«Noi continuiamo a chiedere al governo, ogni giorno, che venga fissata la data dei referendum. E che venga accorpata a quella delle amministrative, perché significherebbe anche un risparmio di spese per i cittadini». Il segretario generale della Fiom, Maurizio Landini, è impegnato già da diverse settimane nella campagna per sostenere i due quesiti su voucher e appalti, come d’altronde lo sono i colleghi sindacalisti, a partire da Susanna Camusso.

Pensate che il quorum sia a portata di mano?

Non ci nascondiamo che non è un obiettivo facile, scontato. Bisogna portare a votare 26 milioni di persone: i segnali che vedo, però, sia dal mondo del lavoro, ma più in generale anche dai giovani, dagli stessi imprenditori, mi confortano.
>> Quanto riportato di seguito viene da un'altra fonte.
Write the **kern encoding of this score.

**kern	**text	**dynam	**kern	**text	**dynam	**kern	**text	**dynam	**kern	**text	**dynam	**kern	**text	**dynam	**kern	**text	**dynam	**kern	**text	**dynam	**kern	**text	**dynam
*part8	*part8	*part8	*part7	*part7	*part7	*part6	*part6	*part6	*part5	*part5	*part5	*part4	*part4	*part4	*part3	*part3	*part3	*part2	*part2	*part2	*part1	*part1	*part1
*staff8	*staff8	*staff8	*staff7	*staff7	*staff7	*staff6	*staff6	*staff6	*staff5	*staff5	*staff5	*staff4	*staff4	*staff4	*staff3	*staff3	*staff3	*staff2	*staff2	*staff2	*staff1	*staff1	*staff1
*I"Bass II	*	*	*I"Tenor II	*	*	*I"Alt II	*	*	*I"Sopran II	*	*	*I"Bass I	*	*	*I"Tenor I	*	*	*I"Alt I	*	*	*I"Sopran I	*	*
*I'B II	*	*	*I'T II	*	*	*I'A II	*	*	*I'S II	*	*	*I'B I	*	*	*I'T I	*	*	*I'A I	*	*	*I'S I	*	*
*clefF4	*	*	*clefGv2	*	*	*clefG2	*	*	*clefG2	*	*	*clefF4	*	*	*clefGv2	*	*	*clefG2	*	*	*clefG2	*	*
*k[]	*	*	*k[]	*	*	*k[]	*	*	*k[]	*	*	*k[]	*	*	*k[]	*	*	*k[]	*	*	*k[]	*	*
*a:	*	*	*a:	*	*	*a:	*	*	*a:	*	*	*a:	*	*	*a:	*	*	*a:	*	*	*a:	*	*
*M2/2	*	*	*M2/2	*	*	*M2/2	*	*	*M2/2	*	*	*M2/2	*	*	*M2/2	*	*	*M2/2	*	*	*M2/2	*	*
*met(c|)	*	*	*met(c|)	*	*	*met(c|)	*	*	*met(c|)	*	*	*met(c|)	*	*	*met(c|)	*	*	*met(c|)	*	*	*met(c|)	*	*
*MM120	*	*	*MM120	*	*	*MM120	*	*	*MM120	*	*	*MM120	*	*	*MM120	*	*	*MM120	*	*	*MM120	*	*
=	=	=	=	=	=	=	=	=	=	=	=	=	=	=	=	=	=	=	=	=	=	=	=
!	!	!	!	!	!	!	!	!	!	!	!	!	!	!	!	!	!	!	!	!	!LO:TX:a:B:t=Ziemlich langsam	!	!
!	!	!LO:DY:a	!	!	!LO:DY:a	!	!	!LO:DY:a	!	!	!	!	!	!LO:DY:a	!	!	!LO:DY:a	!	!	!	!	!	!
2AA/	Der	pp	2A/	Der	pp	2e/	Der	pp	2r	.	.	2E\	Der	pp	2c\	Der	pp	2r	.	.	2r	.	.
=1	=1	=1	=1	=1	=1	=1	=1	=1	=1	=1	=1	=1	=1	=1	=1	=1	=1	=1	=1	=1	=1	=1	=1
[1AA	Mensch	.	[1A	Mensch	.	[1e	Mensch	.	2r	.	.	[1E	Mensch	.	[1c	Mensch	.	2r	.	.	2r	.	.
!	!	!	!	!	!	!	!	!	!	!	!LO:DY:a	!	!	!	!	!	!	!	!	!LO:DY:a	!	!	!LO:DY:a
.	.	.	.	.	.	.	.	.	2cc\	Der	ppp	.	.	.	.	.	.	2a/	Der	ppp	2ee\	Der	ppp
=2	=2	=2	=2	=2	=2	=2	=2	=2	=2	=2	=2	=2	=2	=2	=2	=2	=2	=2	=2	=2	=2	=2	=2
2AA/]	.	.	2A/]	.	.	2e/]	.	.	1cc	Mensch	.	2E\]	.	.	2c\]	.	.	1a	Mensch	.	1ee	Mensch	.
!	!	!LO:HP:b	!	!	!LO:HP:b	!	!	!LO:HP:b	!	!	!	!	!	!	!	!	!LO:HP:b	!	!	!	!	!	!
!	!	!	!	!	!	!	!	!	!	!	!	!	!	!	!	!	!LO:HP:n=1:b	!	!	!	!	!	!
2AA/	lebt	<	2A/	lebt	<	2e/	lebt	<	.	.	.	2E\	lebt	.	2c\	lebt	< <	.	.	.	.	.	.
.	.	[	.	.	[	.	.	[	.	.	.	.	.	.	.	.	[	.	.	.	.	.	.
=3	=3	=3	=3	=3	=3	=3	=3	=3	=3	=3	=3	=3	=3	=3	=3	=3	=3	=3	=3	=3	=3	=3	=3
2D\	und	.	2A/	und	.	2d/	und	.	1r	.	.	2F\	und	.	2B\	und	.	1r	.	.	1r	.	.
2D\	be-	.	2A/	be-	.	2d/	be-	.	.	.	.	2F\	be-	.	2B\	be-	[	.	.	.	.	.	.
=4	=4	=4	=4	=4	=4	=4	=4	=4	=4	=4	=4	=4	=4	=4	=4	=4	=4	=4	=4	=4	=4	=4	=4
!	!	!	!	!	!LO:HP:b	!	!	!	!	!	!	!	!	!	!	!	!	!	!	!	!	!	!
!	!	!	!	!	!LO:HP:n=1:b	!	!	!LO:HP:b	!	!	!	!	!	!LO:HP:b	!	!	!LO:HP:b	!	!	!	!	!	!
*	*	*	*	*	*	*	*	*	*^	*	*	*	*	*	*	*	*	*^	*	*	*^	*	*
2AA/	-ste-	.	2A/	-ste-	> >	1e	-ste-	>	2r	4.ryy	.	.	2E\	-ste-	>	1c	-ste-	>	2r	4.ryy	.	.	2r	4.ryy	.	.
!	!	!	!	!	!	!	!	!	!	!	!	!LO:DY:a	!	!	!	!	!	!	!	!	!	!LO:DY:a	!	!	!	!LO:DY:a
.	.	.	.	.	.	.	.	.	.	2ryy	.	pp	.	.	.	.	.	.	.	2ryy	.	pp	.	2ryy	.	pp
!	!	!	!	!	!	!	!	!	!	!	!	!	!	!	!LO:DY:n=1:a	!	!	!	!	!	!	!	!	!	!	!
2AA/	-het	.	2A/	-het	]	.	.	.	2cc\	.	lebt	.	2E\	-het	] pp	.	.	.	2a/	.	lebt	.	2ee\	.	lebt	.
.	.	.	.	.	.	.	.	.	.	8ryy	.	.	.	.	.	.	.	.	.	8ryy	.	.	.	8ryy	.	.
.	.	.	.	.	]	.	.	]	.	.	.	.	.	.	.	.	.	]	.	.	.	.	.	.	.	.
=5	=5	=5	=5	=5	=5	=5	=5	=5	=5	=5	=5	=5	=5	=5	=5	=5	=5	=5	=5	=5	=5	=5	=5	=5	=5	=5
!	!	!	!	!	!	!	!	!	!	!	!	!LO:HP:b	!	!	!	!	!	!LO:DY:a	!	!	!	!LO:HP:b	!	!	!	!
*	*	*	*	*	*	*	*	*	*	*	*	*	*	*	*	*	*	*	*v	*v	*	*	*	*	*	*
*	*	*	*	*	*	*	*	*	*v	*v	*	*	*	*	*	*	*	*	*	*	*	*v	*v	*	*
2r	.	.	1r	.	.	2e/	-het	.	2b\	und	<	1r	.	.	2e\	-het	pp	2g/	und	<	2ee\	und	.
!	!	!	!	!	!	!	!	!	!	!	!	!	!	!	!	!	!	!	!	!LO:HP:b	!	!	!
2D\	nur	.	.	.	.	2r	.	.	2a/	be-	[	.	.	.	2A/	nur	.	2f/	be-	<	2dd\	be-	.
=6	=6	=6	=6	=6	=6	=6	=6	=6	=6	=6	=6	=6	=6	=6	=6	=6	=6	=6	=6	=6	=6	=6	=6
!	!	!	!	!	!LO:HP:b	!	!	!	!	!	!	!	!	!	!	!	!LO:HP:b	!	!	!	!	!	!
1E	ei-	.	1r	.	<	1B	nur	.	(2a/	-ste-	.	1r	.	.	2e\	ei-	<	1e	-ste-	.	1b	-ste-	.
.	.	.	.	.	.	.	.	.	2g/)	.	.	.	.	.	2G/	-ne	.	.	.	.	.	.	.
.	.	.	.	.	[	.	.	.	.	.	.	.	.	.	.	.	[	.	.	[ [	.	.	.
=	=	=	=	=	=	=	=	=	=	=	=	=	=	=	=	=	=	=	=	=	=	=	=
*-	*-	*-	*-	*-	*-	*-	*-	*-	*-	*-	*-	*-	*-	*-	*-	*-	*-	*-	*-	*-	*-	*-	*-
Adesso però è importante che il governo fissi una data, come ho detto, e che possibilmente coincida con le prossime elezioni amministrative.

Quindi anche alcuni imprenditori sarebbero interessati a partecipare al voto?

Parlo ovviamente di quelli che puntano sugli investimenti e l’innovazione, sulla qualità del lavoro: imprese che fanno concorrenza sleale tramite l’uso smodato dei voucher e gli appalti al massimo ribasso rappresentano per loro uno degli ostacoli maggiori.

Insomma confidate nella voglia di partecipare.

Beh, se ragioniamo sul referendum del 4 dicembre, dove sono andati a votare quasi il 70% degli aventi diritto, la possibilità c’è. E ricordo che si è trattato di sei milioni in più di v otanti rispetto alle elezioni europee: persone che evidentemente non si sentivano rappresentate da nessun partito, hanno poi deciso di esprimersi sulla Costituzione. Era anche un esplicito voto di dissenso rispetto alle scelte economiche e sociali del governo Renzi.

E rispetto al governo Gentiloni? Secondo voi deve durare fino a fine legislatura per affrontare i dossier più urgenti? Magari anche i vostri?

Il mio problema non è la durata, ma cosa fa. Se volesse potrebbe fare una legge che cancelli i voucher e una nuova normativa sulla responsabilità solidale negli appalti. C’è il problema delle pensioni, di far ripartire gli investimenti. E a fine anno si riapre la discussione sul Fiscal compact: dobbiamo ripensare quei vincoli che ci hanno addirittura portato a inserire il pareggio di bilancio in Costituzione, riuscire a scorporare dal conteggio del deficit gli investimenti. Un altro nodo è il reddito di dignità. E infine una riforma seria degli ammortizzatori sociali: è assurdo che a una impresa costi di più ricorrere alla cassa integrazione o al contratto di solidarietà che non fare dei licenziamenti.

Il dibattito riaperto a sinistra, dalla nascita di Sinistra Italiana alla scissione del Pd, è interessante per chi lavora? Si prepara a vostro parere più un nuovo Ulivo o un secondo Patto del Nazareno?

Io parto sempre dall’autonomia del sindacato, e mi pare che la Fiom e la Cgil – con i due referendum e la Carta dei diritti universali del lavoro – l’abbiano dimostrata in pieno. Se poi posso dire la mia sul Pd, mi pare che la scissione venga proprio dal non aver voluto affrontare fino in fondo il tema del lavoro e della condizione delle persone che lavorano. C’è una domanda di unità, oggi, nel Paese: abbiamo fatto un contratto unitario con Fim e Uilm, introducendo elementi di innovazione importanti. Nessuno di noi ha rinunciato alle sue idee, ma abbiamo trovato un compromesso con le imprese. E soprattutto Federmeccanica ha accettato che l’accordo è valido dopo che la maggioranza dei lavoratori lo ha approvato.

Tra un anno la Cgil riunirà il congresso, e presto la Fiom dovrebbe entrare in segreteria confederale. State convergendo su tutti i temi? Su partecipazione, elezione dei dirigenti, pratiche d’azione?

Mi pare che il percorso di referendum e Carta – mi ripeto – dimostri una convergenza. Poi io vorrei discutere di temi come la riduzione del numero dei contratti, di una rappresentanza più ampia di tutte le forme di lavoro, come estendere e redistribuire il lavoro, come far partecipare di più i nostri iscritti, le delegate e i delegati.